Fiction

Fall

Fall
Colin Mcadam

Penguin Canada
$32
cloth
358pp
978-0-670-06720-6

From Tom Brown’s Schooldays to Dead Poets Society, with countless points between, private boarding schools have long provided a ready-made setting for coming-of-age narratives. As Colin McAdam has one of his new novel’s characters say, “You can’t house so many young guys together and not have fighting and weird things.” It’s a maxim that plays itself out in Fall‘s St. Ebury, an Ottawa establishment for the sons (and a few daughters) of the ruling class. In the case of Noel, Fall‘s alienated loner hero, “weird things” hardly begins to describe it.

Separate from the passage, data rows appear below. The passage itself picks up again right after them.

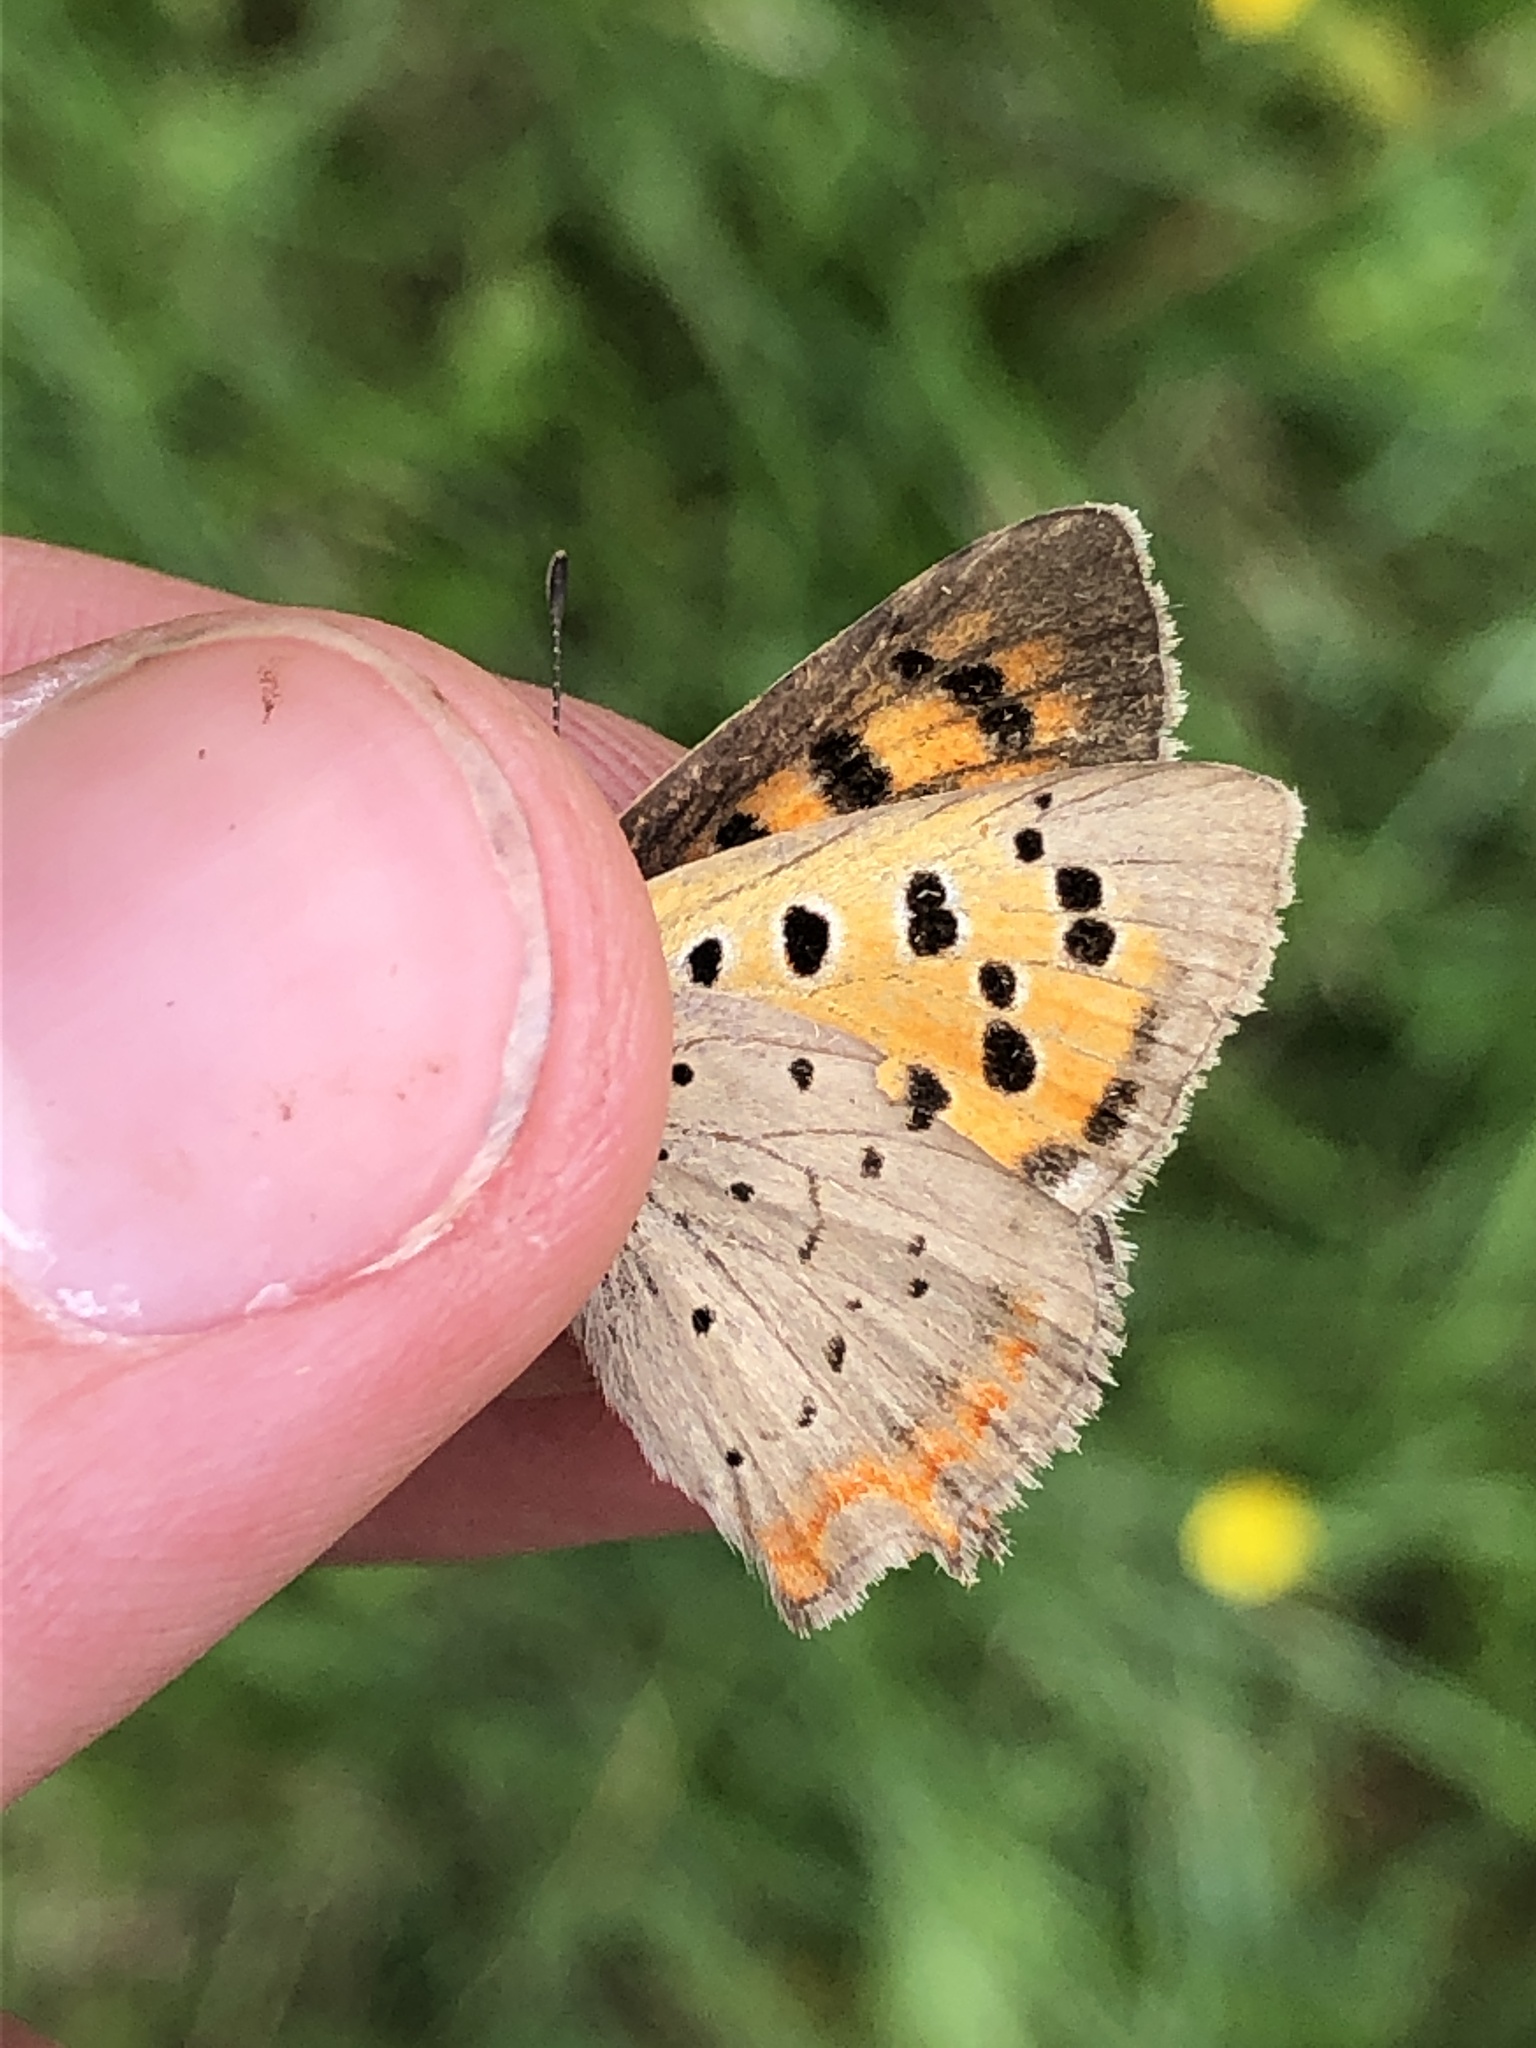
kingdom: Animalia
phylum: Arthropoda
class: Insecta
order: Lepidoptera
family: Lycaenidae
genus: Lycaena
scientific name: Lycaena phlaeas
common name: Small copper
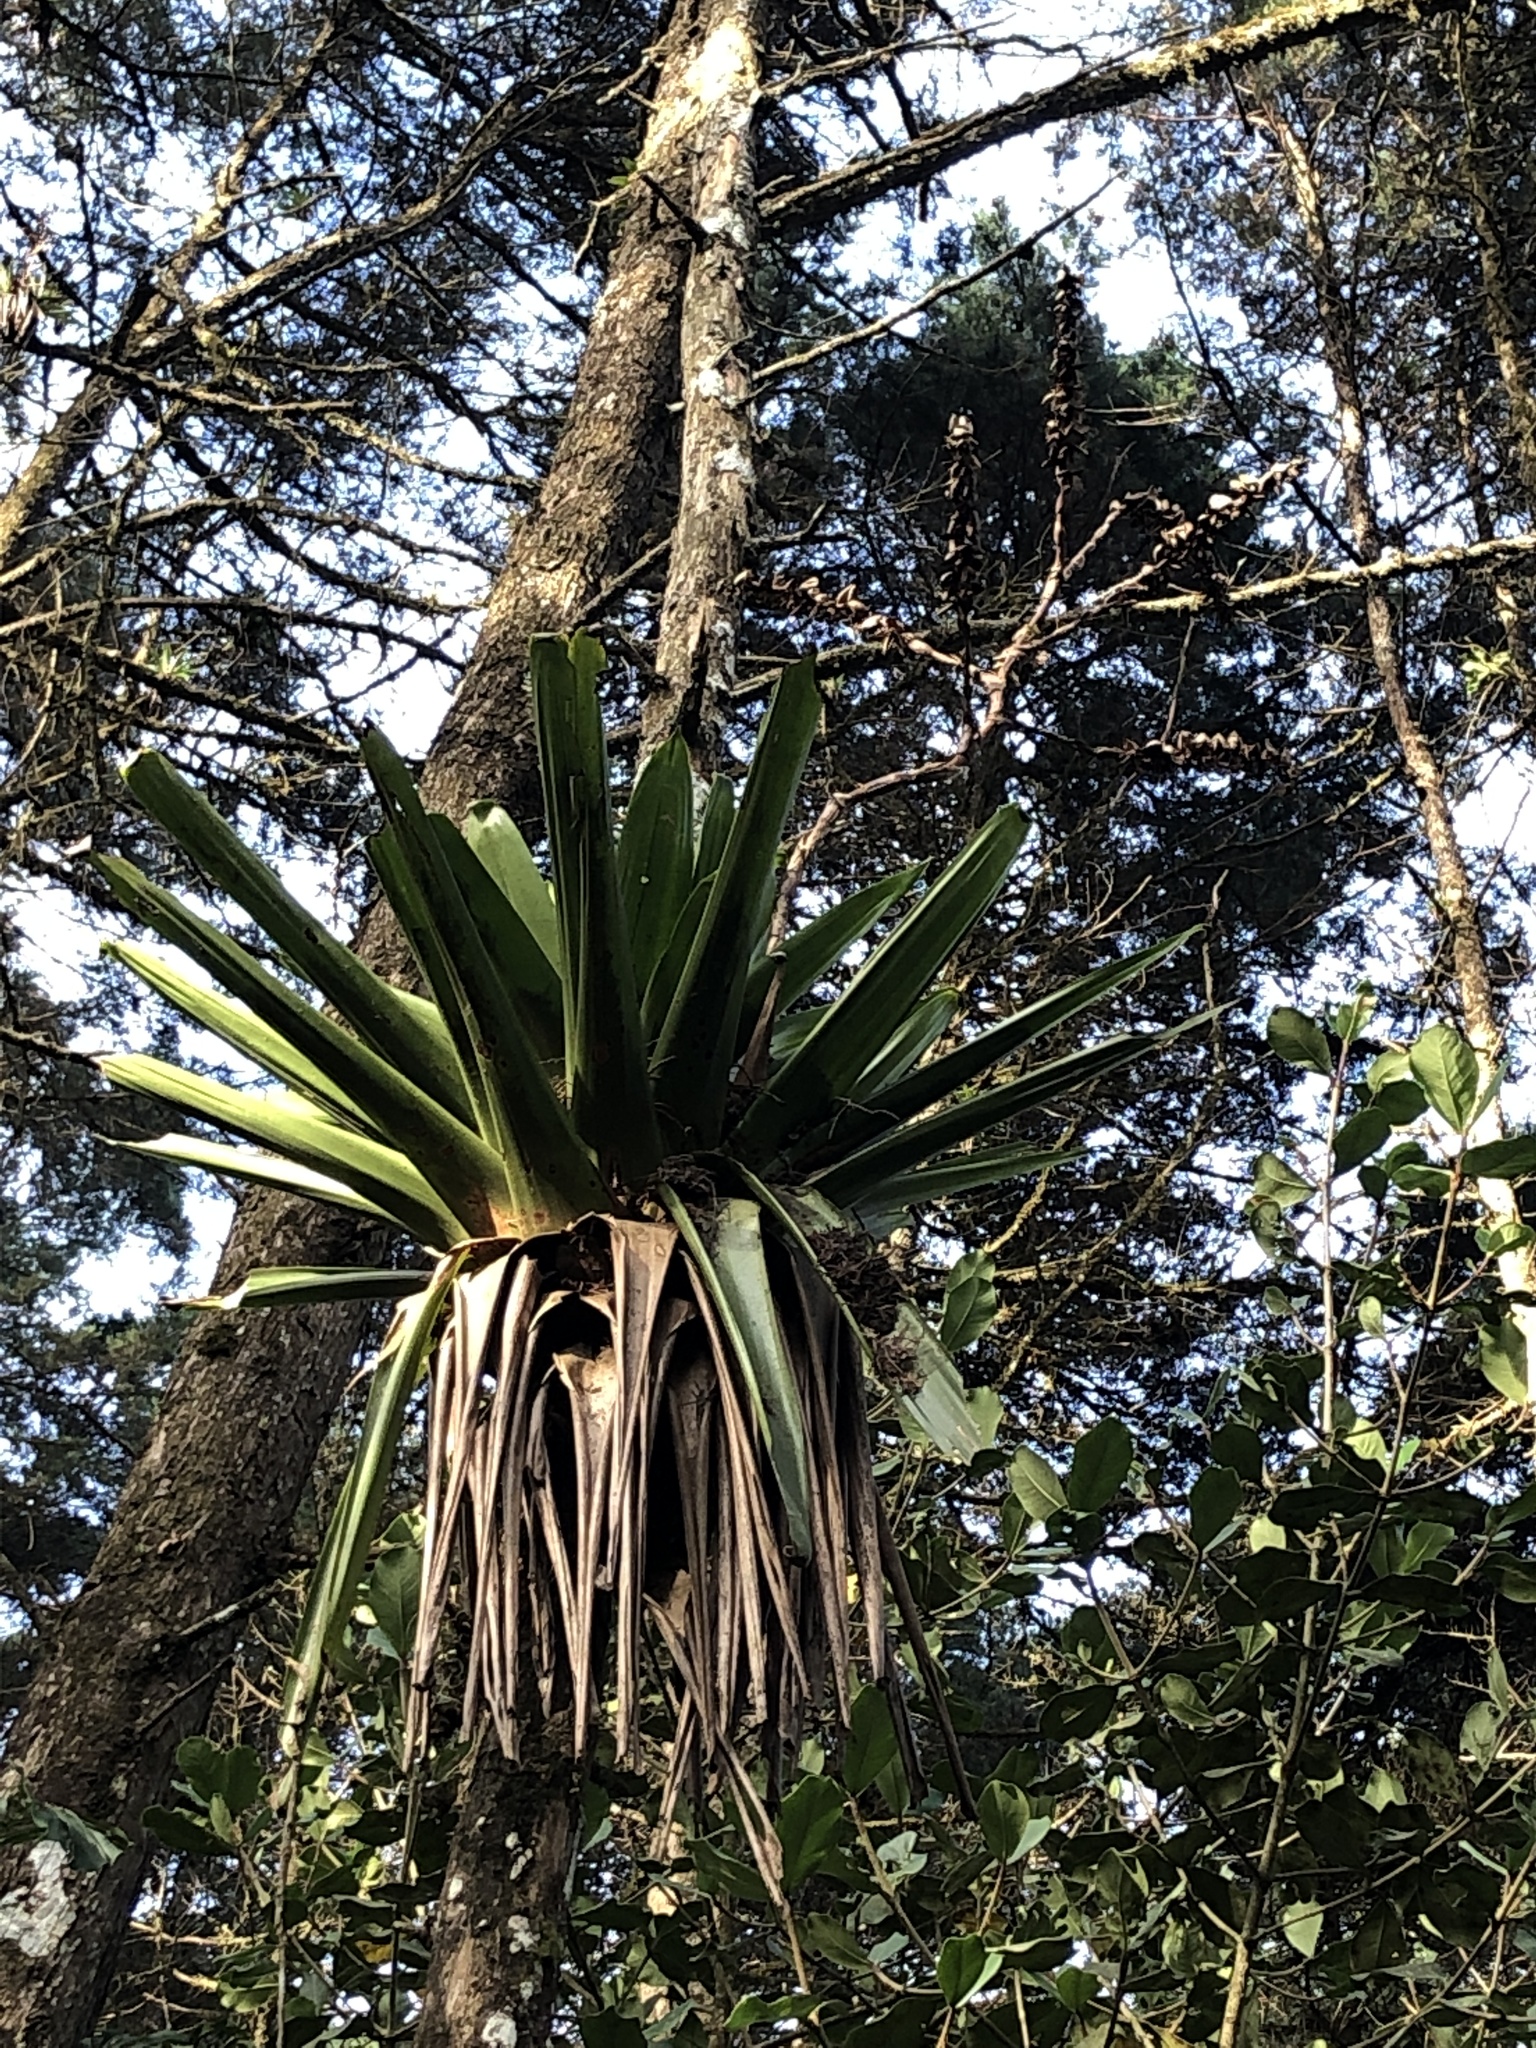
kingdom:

Noel is actually one or two social-ladder rungs below most of his classmates. His father is a mid-level diplomat able to send his son to a private school only through the special favours his position allows. So when Noel is billeted for his senior year with Julius, son of the American ambassador to Canada, a degree of envy is to be expected. The situation is complicated by the fact that the titular female student who’s the object of Noel’s affections (her name is short for Fallon) is Julius’s girlfriend. Given that Noel is a young man with a budding streak of sadism, and even more prone than most his age to the nursing of delusional hopes and resentments, trouble is all but guaranteed.

The novel’s perspective alternates between that of Noel looking back on events from a decade-later adult vantage and Julius’s in-the-moment, near stream-of-consciousness accounts, most involving his time with Fall. Noel therefore gets to exercise a degree of wisdom while Julius is locked into a world-view not yet fully formed. It’s a gambit on McAdam’s part, risking a skewing of reader sympathy one way or the other, but over the course of the novel the device takes on its own logic. Julius, we come to see, will remain marked by his St. Ebury experience in ways beyond his control. It helps that there are also a handful of short but crucial interludes from the perspective of a chauffeur who works for Julius’s father. William provides a balancing working-class take on the privileged world of the protagonists. McAdam is equally convincing in all three voices, something that won’t surprise readers of his richly hued debut Some Great Thing.

If anything’s missing it’s the voice of Fall herself. For someone at the centre of so much turmoil she’s something of a cipher. Fans of Some Great Thing, where the hard-drinking Kathleen Herlihy was so vividly drawn, may at first be disappointed in this regard, but the new novel’s overwhelming maleness is no doubt part of McAdam’s point. Fall is a novel about how young men process the world; in this case it’s young men in a place whose outdated strictures make the already tangled thicket of late adolescence all the more fraught.

Some may find themselves wondering just how Noel’s background explains the cruel extremes to which he eventually resorts: while hardly idyllic, his life is no more trying than that of countless others who have adjusted far better. In declining to offer any easy explanations – in leaving Noel essentially a mystery, to himself as much as to the reader – McAdam is again taking a chance. But it’s that same sense of risk that makes Fall such a gripping read. Its evil is all the more chilling for its banality.

If there had been any doubt, Colin McAdam has now cemented his place on the list of Canadian novelists who are pushing the form ahead, while keeping it accessible. As a bonus, he has, in tandem with André Alexis, achieved what might once have seemed unthinkable: Canada’s capital is now a setting of glamour and mystery. mRb

Ian McGillis writes about books and visual arts for the Montreal Gazette.